72      Blijkens punt 17 van de considerans van de bestreden verordening bevoorraadde Cognis zich, zoals verzoeksters eraan herinneren, weliswaar sinds enkele jaren bij verzoeksters, maar de litigieuze verkopen die gering waren in de onderzoeksperiode, waren nog geringer in de vorige jaren. Blijkens het door verzoeksters onweersproken cijfermateriaal van de Raad vertegenwoordigde de invoer in de onderzoeksperiode slechts 9 à 11 % van de productie van Cognis, waarvan slechts tussen 4 en 5 % van oorsprong uit Indië. De invoer uit Indië vertegenwoordigde bijvoorbeeld in 2007 en 2008 minder dan 1 % van de totale productie van Cognis en de invoer uit andere derde landen vertegenwoordigde ongeveer 1 %. Bovendien vertegenwoordigde verzoeksters’ verkoop aan Cognis in 2009 slechts 4,3 respectievelijk 5,3 % van de totale invoer uit Indië en uit de twee andere landen waarop het onderzoek betrekking had. Verzoeksters verkoop aan Cognis in de onderzoeksperiode was dus voor het grootste deel tijdelijk.

73      Wat in de derde plaats de door verzoeksters ter ondersteuning van hun argumenten aangehaalde eerdere besluiten en verordeningen van de Commissie en de Raad betreft, volstaat het op te merken dat de Raad en de Commissie zowel in die zaken als in de onderhavige zaak (zie punt 68 hierboven) hebben onderzocht of de invoer van de producenten van de Unie als een „andere factor” in de zin van artikel 3, lid 7, van de basisverordening de vaststelling van het causaal verband had belet.

74      Derhalve moeten alle argumenten van verzoeksters tot uitsluiting van de litigieuze verkopen aan Cognis voor de analyse van de schade en het causaal verband van de hand te worden gewezen. Voor zover verzoeksters geen nader argument over de uitsluiting van deze verkopen van de berekening van de schademarge hebben aangevoerd, dienen de argumenten van verzoeksters inzake schendingen van artikel 3, leden 6 en 7, van de basisverordening in hun geheel ongegrond te worden verklaard.

[omissis]

HET GERECHT (Vierde kamer),

rechtdoende, verklaart:

1)      Het beroep wordt verworpen.

2)      Godrej Industries Ltd en VVF Ltd zullen de kosten van de Raad van de Europese Unie alsook die van Sasol Olefins & Surfactants GmbH en Sasol Germany GmbH, alsmede hun eigen kosten dragen.

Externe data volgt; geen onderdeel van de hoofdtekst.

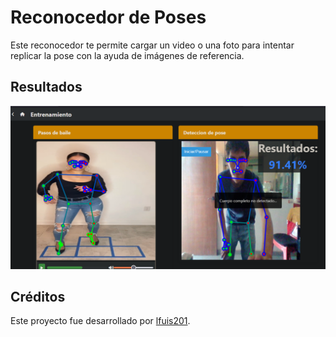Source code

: # Reconocedor de Poses

Este reconocedor te permite cargar un video o una foto para intentar replicar la pose con la ayuda de imágenes de referencia.

## Resultados

![Imagen de inicio](/inicio.png)

## Créditos

Este proyecto fue desarrollado por [lfuis201](https://github.com/lfuis201).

3)      De Europese Commissie zal haar eigen kosten dragen.

Pelikánová

Jürimäe

Van der Woude

Uitgesproken ter openbare terechtzitting te Luxemburg op 6 september 2013.

ondertekeningen


* Procestaal: Engels.


1      Enkel de punten van dit arrest waarvan het Gerecht publicatie nodig acht, worden weergegeven.